- AIM OF THE TASK
Reproduce verbatim the section of the listing below that begins with the line containing "[2 non-positive-flux detections not listed]" and ends with the line containing "Tile 7 of 4", including both of those lines. Omit the pictures from the copy.

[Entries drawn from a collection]

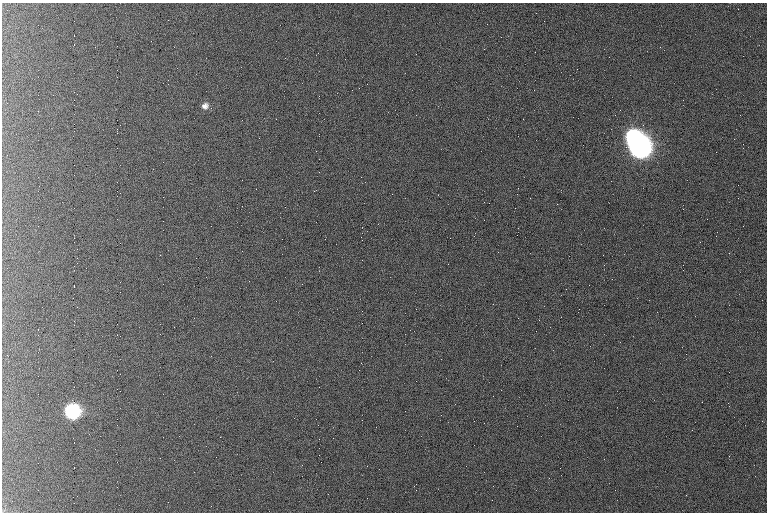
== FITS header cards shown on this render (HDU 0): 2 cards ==
NAXIS1  =                  765 /fastest changing axis
NAXIS2  =                  510 /next to fastest changing axis

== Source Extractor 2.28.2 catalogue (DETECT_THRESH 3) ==
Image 765 x 510 px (HDU 0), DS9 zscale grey, 1 PNG px = 1 image px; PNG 769 x 514 px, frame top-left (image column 1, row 510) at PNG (2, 3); no overlay
Background 922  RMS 5.6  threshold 16.8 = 3 sigma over >= 5 px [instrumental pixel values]
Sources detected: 4; all 4 listed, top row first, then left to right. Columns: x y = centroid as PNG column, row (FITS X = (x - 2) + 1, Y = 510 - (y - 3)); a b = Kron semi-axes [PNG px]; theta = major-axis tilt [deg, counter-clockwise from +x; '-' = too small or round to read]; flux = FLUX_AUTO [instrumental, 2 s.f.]
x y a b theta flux
205 106 9 9 - 2300
633 136 9 8 - 78000
639 147 10 9 - 430000
72 411 9 8 - 76000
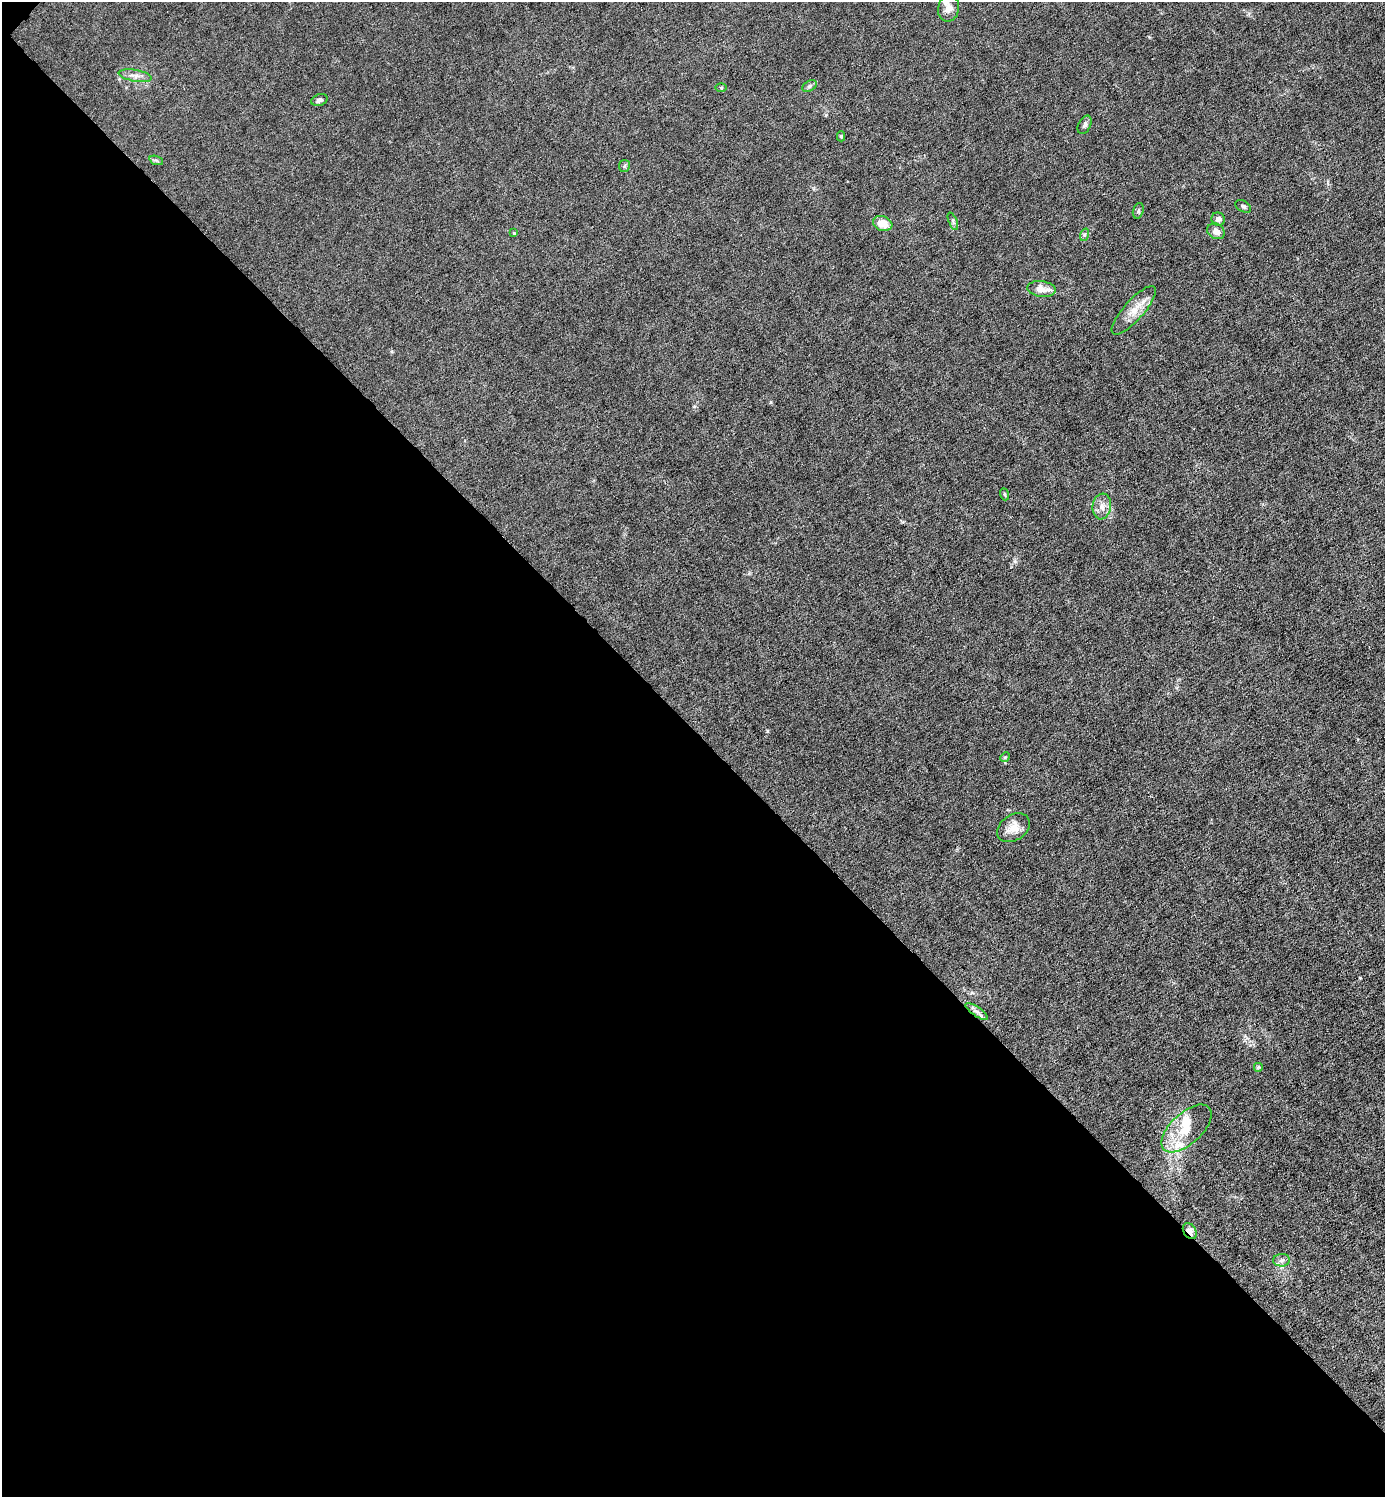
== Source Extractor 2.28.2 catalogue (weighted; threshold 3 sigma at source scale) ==
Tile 9 of 4 x 4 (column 1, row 3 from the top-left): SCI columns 153-1535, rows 1496-2990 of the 5980 x 5980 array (HDU 1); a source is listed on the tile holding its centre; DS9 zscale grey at full resolution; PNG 1387 x 1499 px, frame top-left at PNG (2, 2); each listed source drawn as its Kron ellipse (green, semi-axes under 4 px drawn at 4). Shown black and unused: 51% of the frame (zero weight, under 6 of 12 exposures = <1% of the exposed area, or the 3 px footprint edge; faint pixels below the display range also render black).
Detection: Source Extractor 2.28.2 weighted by HDU 2 'WHT'; one run over the whole footprint, this tile lists its part. Background 0.0145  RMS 0.0031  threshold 0.0127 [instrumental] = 3 sigma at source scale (4.09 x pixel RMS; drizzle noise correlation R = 1.36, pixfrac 0.8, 0.05/0.05 arcsec/px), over >= 5 px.
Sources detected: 30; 1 inside a brighter object's white glare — neither listed nor drawn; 1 inside a brighter listed object's ellipse — not listed separately; the other 28 listed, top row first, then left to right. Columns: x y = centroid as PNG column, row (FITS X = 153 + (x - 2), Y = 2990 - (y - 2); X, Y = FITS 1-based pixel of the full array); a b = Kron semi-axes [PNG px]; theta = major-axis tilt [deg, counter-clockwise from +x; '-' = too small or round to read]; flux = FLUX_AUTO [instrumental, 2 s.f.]
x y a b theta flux
948 8 13 10 78 2
135 76 16 6 -10 1.7
809 86 8 5 28 0.66
721 88 6 4 -1 0.32
319 100 8 5 21 0.9
1085 125 10 6 63 0.84
841 136 5 4 - 0.42
156 160 7 4 -19 0.58
624 166 6 5 - 0.49
1243 206 8 5 -30 0.74
1138 211 8 5 73 0.55
1218 219 7 6 - 1.2
953 221 9 3 -69 0.59
883 223 10 7 -19 4.5
1216 231 9 7 -30 2.1
514 233 4 3 - 0.24
1084 235 6 4 72 0.55
1041 289 14 8 -7 3.6
1134 310 31 10 49 4.7
1004 494 6 4 -70 0.38
1102 506 13 9 82 2.3
1005 757 5 4 - 0.34
1013 828 18 12 34 3.5
977 1011 13 4 -34 1.2
1258 1067 5 5 - 0.39
1186 1128 31 15 43 8
1190 1231 8 6 -57 2.4
1282 1260 8 6 1 0.98
Overlapping masked pixels (flux is a lower limit): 2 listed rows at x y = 977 1011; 1190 1231
Unlisted compact peaks at least as high as the median listed source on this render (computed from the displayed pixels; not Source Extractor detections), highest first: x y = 767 731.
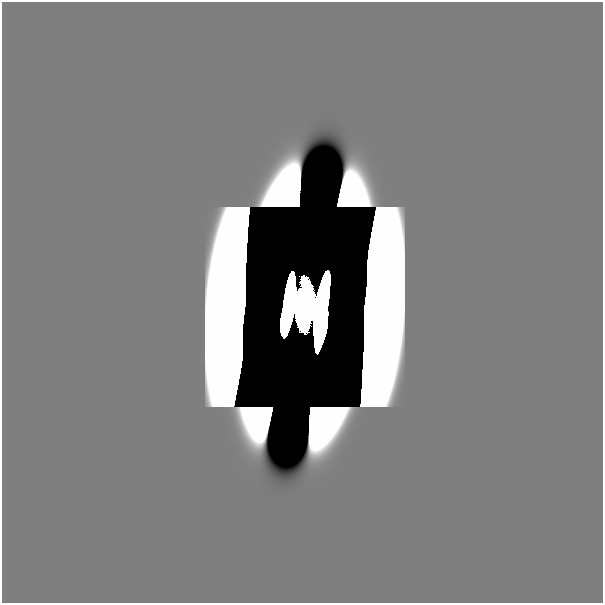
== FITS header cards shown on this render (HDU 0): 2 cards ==
NAXIS1  =                  601
NAXIS2  =                  601

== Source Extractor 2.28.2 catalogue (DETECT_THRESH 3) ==
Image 601 x 601 px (HDU 0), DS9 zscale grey, 1 PNG px = 1 image px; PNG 605 x 605 px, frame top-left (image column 1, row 601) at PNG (2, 2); no overlay
Background 9.53e-44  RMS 2.6e-30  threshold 7.79e-30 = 3 sigma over >= 5 px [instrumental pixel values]
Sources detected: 3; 2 with non-positive FLUX_AUTO (blend fragments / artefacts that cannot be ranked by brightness) are not listed; the other 1 listed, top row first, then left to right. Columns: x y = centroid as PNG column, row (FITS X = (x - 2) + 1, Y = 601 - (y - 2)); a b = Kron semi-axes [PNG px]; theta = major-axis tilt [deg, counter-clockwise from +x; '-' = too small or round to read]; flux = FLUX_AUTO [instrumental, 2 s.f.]
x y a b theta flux
305 306 36 14 86 46
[2 non-positive-flux detections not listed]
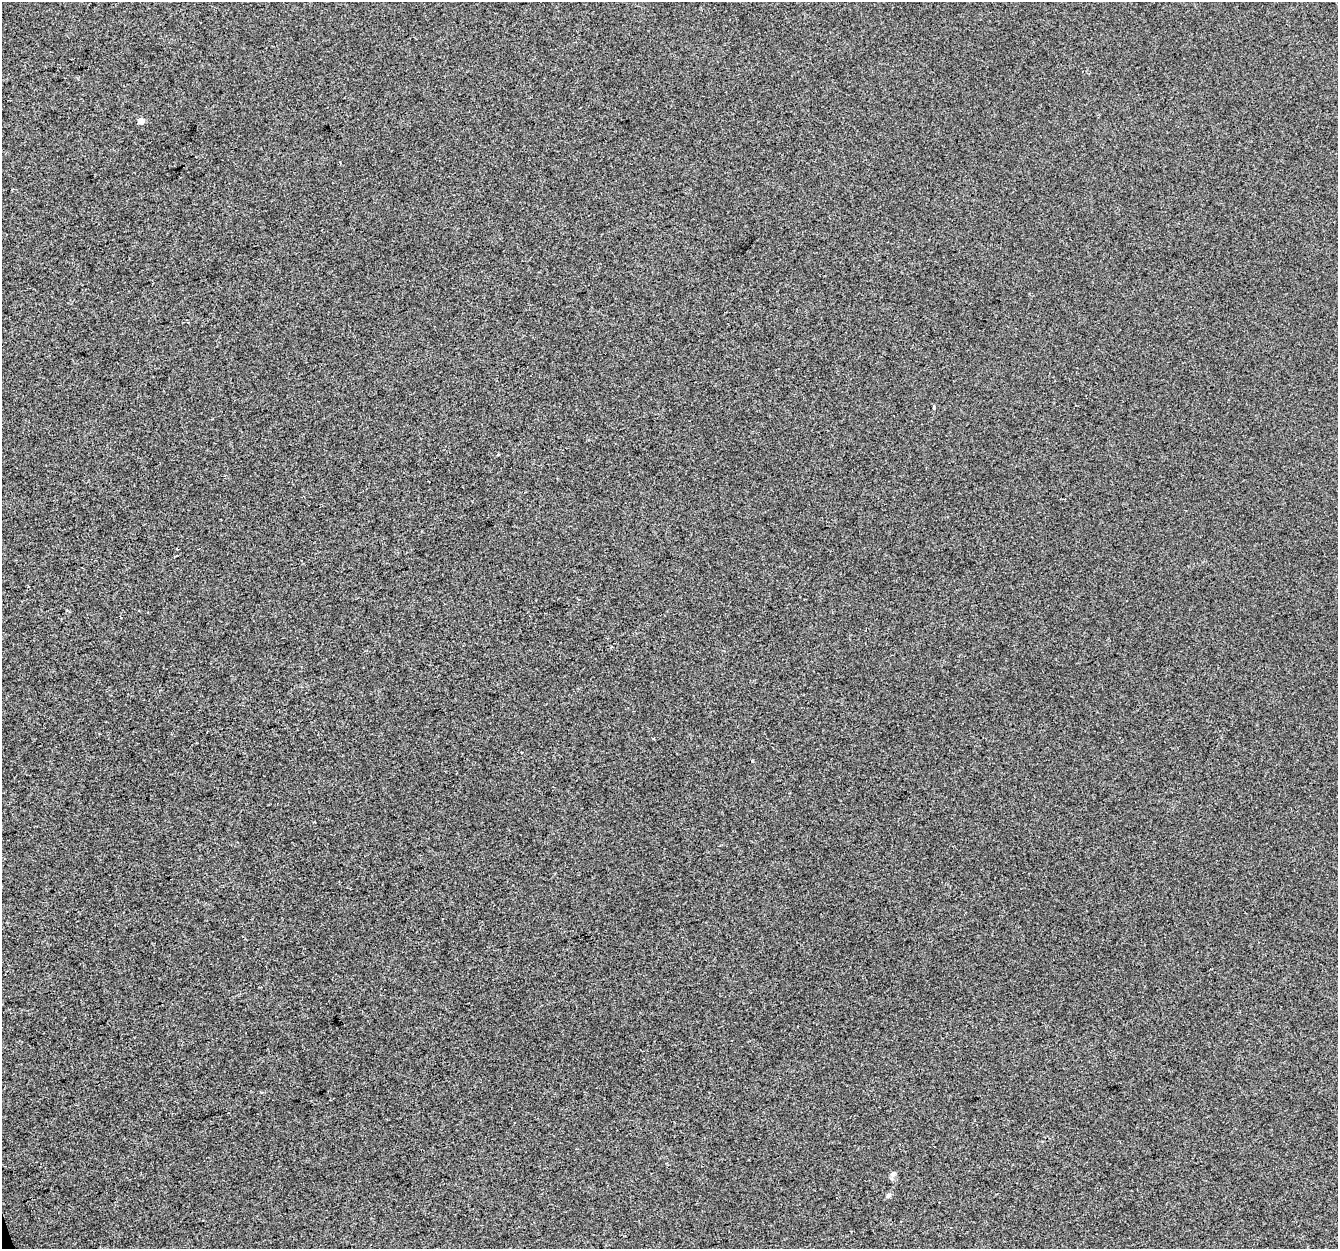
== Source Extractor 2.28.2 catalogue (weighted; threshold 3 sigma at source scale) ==
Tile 7 of 4 x 4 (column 3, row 2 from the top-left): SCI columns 2673-4008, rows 2609-3855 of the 5344 x 5163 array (HDU 1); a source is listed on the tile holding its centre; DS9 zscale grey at full resolution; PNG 1340 x 1251 px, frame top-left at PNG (2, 2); no overlay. Shown black and unused: <1% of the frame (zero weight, under 2 of 3 exposures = <1% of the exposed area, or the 3 px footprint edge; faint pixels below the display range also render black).
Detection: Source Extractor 2.28.2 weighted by HDU 2 'WHT'; one run over the whole footprint, this tile lists its part. Background 1.29e-04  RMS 0.0056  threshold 0.0253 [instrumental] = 3 sigma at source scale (4.5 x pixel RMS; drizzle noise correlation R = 1.50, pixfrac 1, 0.0396/0.0396 arcsec/px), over >= 5 px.
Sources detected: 7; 1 cosmic-ray / hot-pixel residue — not listed; the other 6 listed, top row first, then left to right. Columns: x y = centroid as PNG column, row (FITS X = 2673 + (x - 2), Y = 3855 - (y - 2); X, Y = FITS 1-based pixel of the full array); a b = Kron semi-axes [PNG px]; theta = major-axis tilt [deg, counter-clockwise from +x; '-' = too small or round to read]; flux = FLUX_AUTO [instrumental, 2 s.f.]
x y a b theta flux
141 121 5 4 - 4.4
934 407 3 3 - 1
498 455 3 2 - 0.86
176 556 3 2 - 0.67
893 1174 9 5 49 1.4
888 1196 8 5 41 1.1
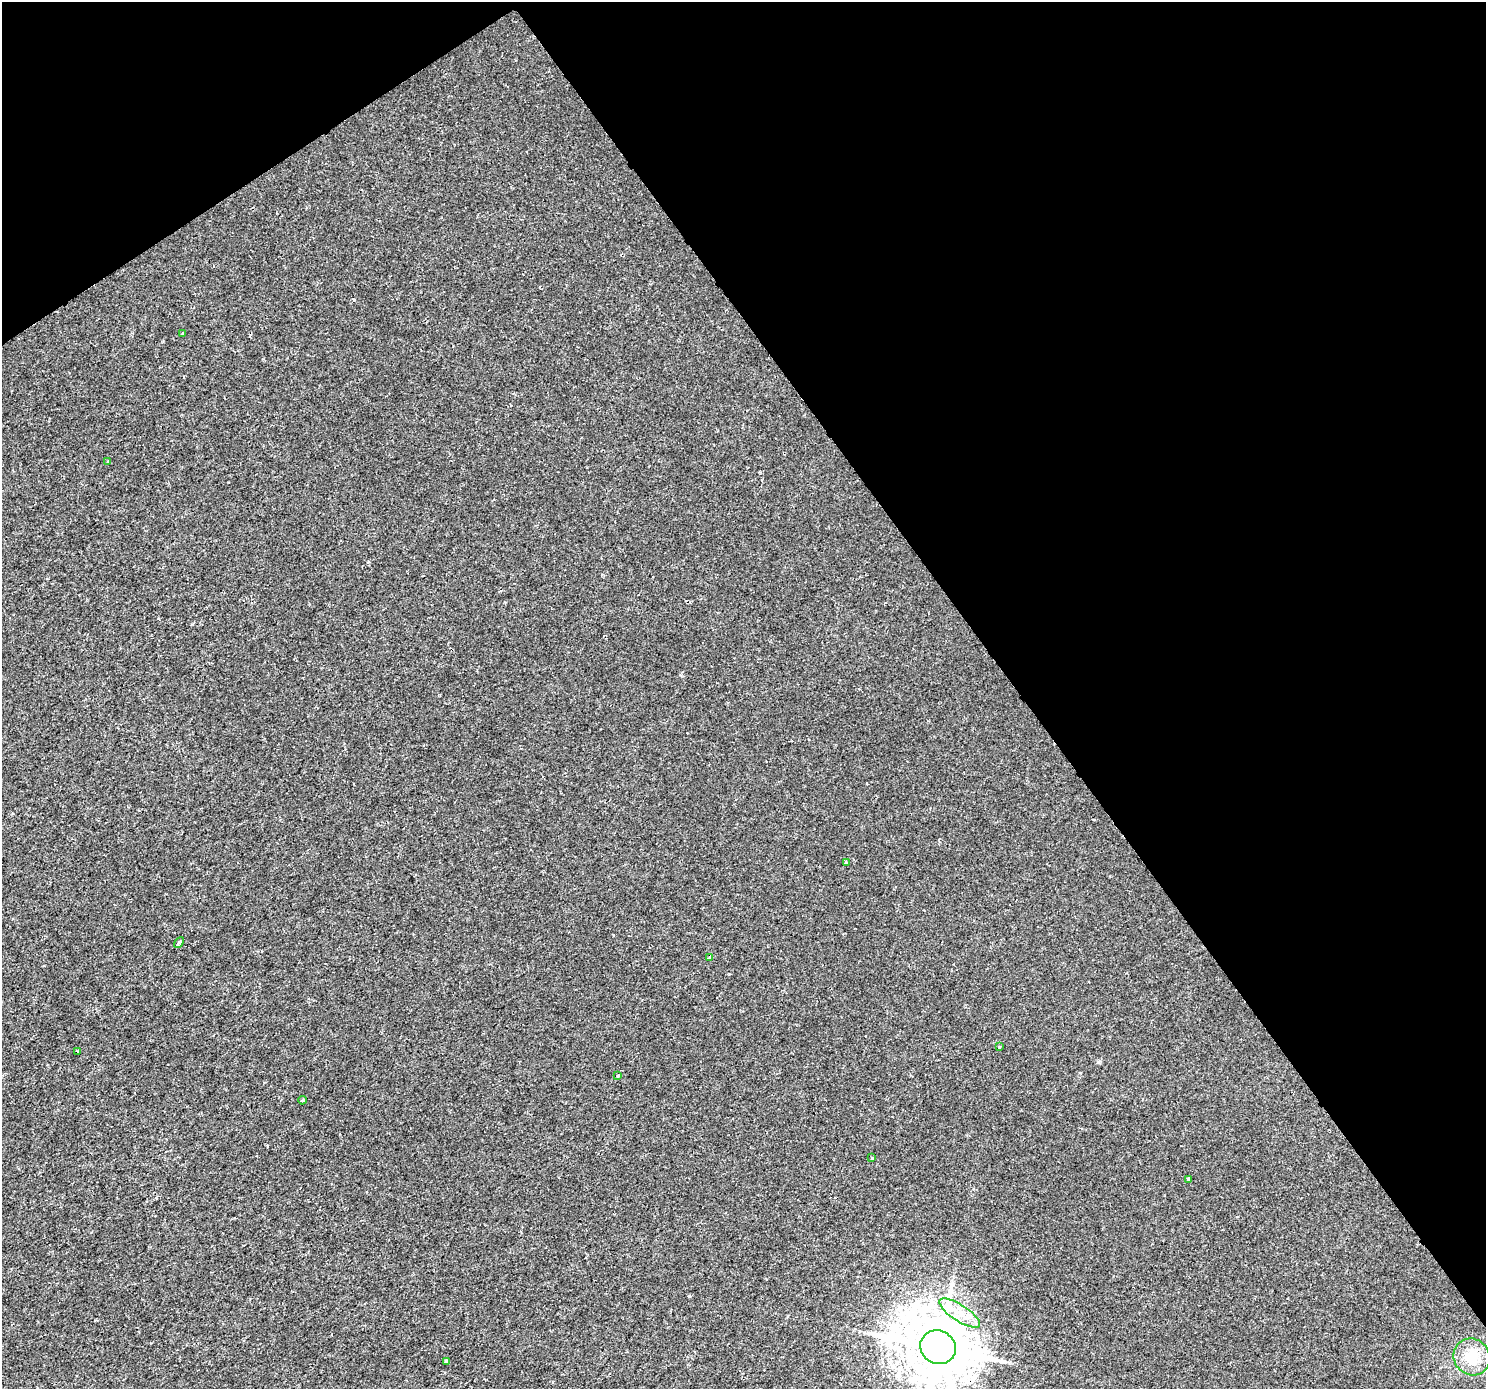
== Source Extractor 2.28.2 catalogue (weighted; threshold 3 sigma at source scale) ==
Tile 3 of 4 x 4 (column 3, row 1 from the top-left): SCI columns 2971-4454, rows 4348-5734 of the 5937 x 5860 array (HDU 1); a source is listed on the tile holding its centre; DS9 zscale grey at full resolution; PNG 1488 x 1391 px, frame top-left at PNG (2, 2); each listed source drawn as its Kron ellipse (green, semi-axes under 4 px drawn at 4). Shown black and unused: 36% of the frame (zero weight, under 2 of 3 exposures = <1% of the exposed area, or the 3 px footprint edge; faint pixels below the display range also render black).
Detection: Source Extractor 2.28.2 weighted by HDU 2 'WHT'; one run over the whole footprint, this tile lists its part. Background 4.83e-04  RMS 0.0015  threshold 0.00658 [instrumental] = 3 sigma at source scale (4.5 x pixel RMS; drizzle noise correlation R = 1.50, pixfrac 1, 0.0396/0.0396 arcsec/px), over >= 5 px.
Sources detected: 15; all 15 listed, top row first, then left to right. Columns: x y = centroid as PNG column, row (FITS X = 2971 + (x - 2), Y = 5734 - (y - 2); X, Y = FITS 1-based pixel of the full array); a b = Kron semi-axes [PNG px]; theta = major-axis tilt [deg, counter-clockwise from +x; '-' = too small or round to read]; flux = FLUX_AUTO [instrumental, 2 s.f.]
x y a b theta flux
182 334 3 3 - 0.3
108 462 4 3 - 0.52
846 862 4 3 - 1.4
179 942 6 4 44 0.47
710 958 4 3 - 1
999 1047 3 3 - 0.21
78 1051 3 3 - 0.16
618 1076 4 3 - 0.18
302 1100 4 3 - 0.2
872 1158 4 3 - 0.15
1189 1179 4 3 - 1.2
960 1313 24 8 -32 2.5
938 1347 18 16 -28 1300
1472 1357 19 17 -51 3.6
446 1361 4 3 - 0.64
Overlapping masked pixels (flux is a lower limit): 1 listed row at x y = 938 1347
Isophote crosses this tile's border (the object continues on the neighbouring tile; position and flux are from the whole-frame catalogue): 1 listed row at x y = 938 1347
Unlisted compact peaks at least as high as the median listed source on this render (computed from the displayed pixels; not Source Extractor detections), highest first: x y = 354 300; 689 1296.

- SOLVED EXERCISE
[2 non-positive-flux detections not listed]
== Source Extractor 2.28.2 catalogue (weighted; threshold 3 sigma at source scale) ==
Tile 7 of 4 x 4 (column 3, row 2 from the top-left): SCI columns 2673-4008, rows 2609-3855 of the 5344 x 5163 array (HDU 1); a source is listed on the tile holding its centre; DS9 zscale grey at full resolution; PNG 1340 x 1251 px, frame top-left at PNG (2, 2); no overlay. Shown black and unused: <1% of the frame (zero weight, under 2 of 3 exposures = <1% of the exposed area, or the 3 px footprint edge; faint pixels below the display range also render black).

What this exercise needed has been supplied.